[Verilen Metin]
+---+
ANALİZ

Bir İslâmcı Demokrata yakıştı mı Ahmet Kekeç?..

Senin gibi iyi bir İslâmcı Demokrata yakışır mı be Ahmet?..

Bir İslâmcı Demokrata yakıştı mı Ahmet Kekeç?..

ADNAN BERK OKAN

Korkma be Ahmet’çiğim (Kekeç)…
Bu memleketin topraklarından Napolyon çıkmaz…
Said Nursi bile Mustafa Kemal’e “Mustafa, Mustafa!.. Napolyon olma… Büyük İslâm kahramanı Selâhaddin-i Eyyubî ol” diye bağırmamış mı(!)…
Bu topraklardan Jakoben de çıkmaz bu saatten sonra…
Hele Silivri’yi “aabi ya burası Bastil’e ne kadar da benziyor” niyetine yıkıp, mukimleri dışarı bırakacak çapulcu halk hiç çıkmaz…
Yani Ergenekon tutukluları daha en az 8 – 9 yıl yatarlar orada üzme kendini…
Eh…
Nasıl olsa Ak Parti de daha en az iki seçim kalır iktidarda…
Yani darbecilerin tutuklulukları garanti, korkma!..
Sen, son bir iki gündür yapılan tahliyelerin zevkini çıkar sevgili kardeşim…

Sevgili Ahmet;
Gazeteden arkadaşın Ergun Babahan, Pınar Hanım’ın kamuoyuna duyurmaya çalıştığı “sahte CD’ler” için ihtiyatlı yaklaştı…
En azından yargı tarafından ciddiye alınması ve sorgulanması gerektiğini savundu…
Yani senin gibi o kanıtlarla kafa bulmadı…
Yani, Pınar Hanım’ın babasına yönelik savunmalarının tutuklu şüphelilere ayıp olduğunu aklının ucuna bile getirmedi…
Bu bir fikir farkı olamaz...
O halde "anlayış" farkı...

Pardon…
Az daha unutuyordum…
Öyle ya…
Babahan Liberal Demokrat, sen ise İslâmcı Demokratsın…
İslâmcı Demokratlar pek de demokrat olamıyorlar mı ne?..
Tıpkı zaman zaman İslâmcı demokrat, zaman zaman da sadece demokrat olan sigara dumanı yutmuş kafalar gibi…

Değerli kardeşim;
“Düşünce ve inanç özgürlüğü Ahmet Kekeç ve arkadaşlarına tanınmış özel bir haktır”
diye bir ayet mi var?..
+---+
[Verilen Öğeler]

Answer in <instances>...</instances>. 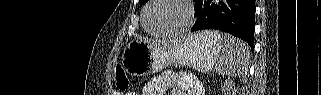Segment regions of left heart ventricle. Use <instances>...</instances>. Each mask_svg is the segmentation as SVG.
<instances>
[{
	"label": "left heart ventricle",
	"instance_id": "obj_1",
	"mask_svg": "<svg viewBox=\"0 0 321 95\" xmlns=\"http://www.w3.org/2000/svg\"><path fill=\"white\" fill-rule=\"evenodd\" d=\"M186 20V8L177 0H158L147 14L148 27L158 33L179 29Z\"/></svg>",
	"mask_w": 321,
	"mask_h": 95
}]
</instances>
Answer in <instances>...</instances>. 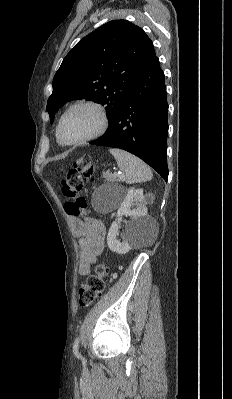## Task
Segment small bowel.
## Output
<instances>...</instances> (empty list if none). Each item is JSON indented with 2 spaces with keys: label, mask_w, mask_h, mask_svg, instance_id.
<instances>
[{
  "label": "small bowel",
  "mask_w": 232,
  "mask_h": 399,
  "mask_svg": "<svg viewBox=\"0 0 232 399\" xmlns=\"http://www.w3.org/2000/svg\"><path fill=\"white\" fill-rule=\"evenodd\" d=\"M75 235L82 245L78 262L79 274L86 278L102 247L103 224L99 220H87L75 228Z\"/></svg>",
  "instance_id": "1"
}]
</instances>
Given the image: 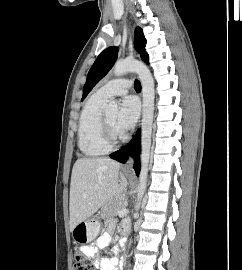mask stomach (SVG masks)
I'll list each match as a JSON object with an SVG mask.
<instances>
[{
    "label": "stomach",
    "mask_w": 242,
    "mask_h": 270,
    "mask_svg": "<svg viewBox=\"0 0 242 270\" xmlns=\"http://www.w3.org/2000/svg\"><path fill=\"white\" fill-rule=\"evenodd\" d=\"M100 231V222L97 218H88L78 223L72 230L74 243L87 244L92 242Z\"/></svg>",
    "instance_id": "1"
}]
</instances>
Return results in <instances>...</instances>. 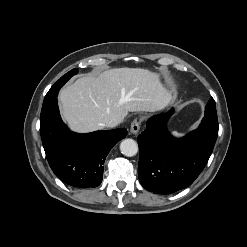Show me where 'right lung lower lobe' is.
Listing matches in <instances>:
<instances>
[{"mask_svg":"<svg viewBox=\"0 0 247 247\" xmlns=\"http://www.w3.org/2000/svg\"><path fill=\"white\" fill-rule=\"evenodd\" d=\"M40 133L46 158L55 175L71 186L88 188L100 185L106 156L126 137L127 130L71 132L61 120L56 97L42 106Z\"/></svg>","mask_w":247,"mask_h":247,"instance_id":"obj_1","label":"right lung lower lobe"}]
</instances>
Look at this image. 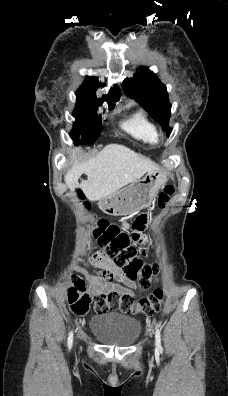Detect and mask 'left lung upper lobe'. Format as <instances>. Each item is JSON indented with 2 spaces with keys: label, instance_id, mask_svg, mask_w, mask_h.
+---+
[Yapılacak Görevler]
A) Ahmet Kekeç'e seslenen köşe yazısına göre aşağıdaki ifadelerin her biri doğru mudur? Her biri için evet ya da hayır deyin ve kararı belirleyen sözleri metinden aynen aktarın.
(i) Ergun Babahan, "sahte CD'ler" konusunda ihtiyatlı bir tutum takınmıştır.
(ii) Yazıda Babahan, İslâmcı Demokrat olarak nitelendirilir.
(iii) Yazar, Ergenekon tutuklularının en az 8 – 9 yıl daha cezaevinde kalacağını öne sürer.
B) Ahmet Kekeç'e seslenen köşe yazısını kaldığı yerden aynı üslupla sürdürün.

[Görevlerin Yanıtları]
A)
(i) Evet: "Pınar Hanım’ın kamuoyuna duyurmaya çalıştığı “sahte CD’ler” için ihtiyatlı yaklaştı…"
(ii) Hayır: "Babahan Liberal Demokrat, sen ise İslâmcı Demokratsın…"
(iii) Evet: "Yani Ergenekon tutukluları daha en az 8 – 9 yıl yatarlar orada üzme kendini…"

B)
Ya da meclisten böyle bir kanun çıktı da ben mi duymadım…
Sen istediğini koruyacak, savunacak; dilediğine çakacaksın ama bir kadın, elinde “doğru” olduğuna inandığı (ki savcıdan hiç itiraz yok) delillerle babasını savununca “hazmedemeyeceksin”…
Senin gibi iyi bir İslâmcı Demokrata yakışır mı be Ahmet?..
Hem, ne ayıp!...

Adalet vicdan dilenciliği değil ki Ahmet…
Adalet
istemek “hak’tır…
Diyorsun ki “kararı mahkeme verecek ne işin var derdini gazetecilere anlatmakla?..”
Verecek, verecek de nasıl verecek?..
Biliyorsun…
Bizim yargıçlarımız ya siyasal iktidardan bir işaret bekler, ya da medya destekli kamuoyundan…
Medyada yer almamış, medya desteğini almamış hangi ünlü yargılamada karar adil çıktı ki şimdiye kadar?..
Adil kararları(!) sadece fukaraların, güçsüzlerin, iktidar ve medya desteğinden nasibini alamamış yurttaşlar arasındaki davalarda (o da belki) görebilirsin Ahmet…

Sevgili kardeşim;
Manisa’da öldürüldükten sonra kolu bacağı kesilen genç kızın kaçak katili için hanginiz manşet atıp, katilin yerini ihbar edene 30 bin lira ödül koydunuz?..
Hiç biriniz...
Ama…
Amerikalı bir rakı tekelinin destek verdiği, maktule için her türlü parasal yardımı yaptığı bir cinayeti günlerce manşetlerinizden düşürmediniz…
İçinizden biri, cinayet şüphelisinin yerini ihbar edene 30 bin lira ödül vermeyi bile vaat etti…

Sevgili Ahmet;
Makalenin sonunda; “Çığlıklarınız, Silivri’deki kimi ‘garibanların’ çığlığını bastırıyor ve hakikaten ayıp oluyor” diyorsun...
Ahmet, hak aramak ne zamandan beri ayıp oldu?..
Kaldı ki, hak arayan kişi kimseye zarar vermiyorsa?..
Hem söyler misin Ahmet; Silivri’deki garibanları Çetin Doğan mı gömdü oraya?..
Yoksa...
Neyse cevabını vermeyeyim çünkü vereceğim cevap sadece seni değil başkalarını da üzer…

Hay Allah!..
Görüyor musunuz başıma geleni?..
Ömrü, 28 Mayıs 1960 gününden beri (darbe 27 Mayıs’ta oldu ama babacığımı 28 Mayıs’ta tutukladılar) askeri darbecilerle mücadele etmekle geçmiş biri “Darbeci Savunan” duruma düştü…
Ama ne yapayım?..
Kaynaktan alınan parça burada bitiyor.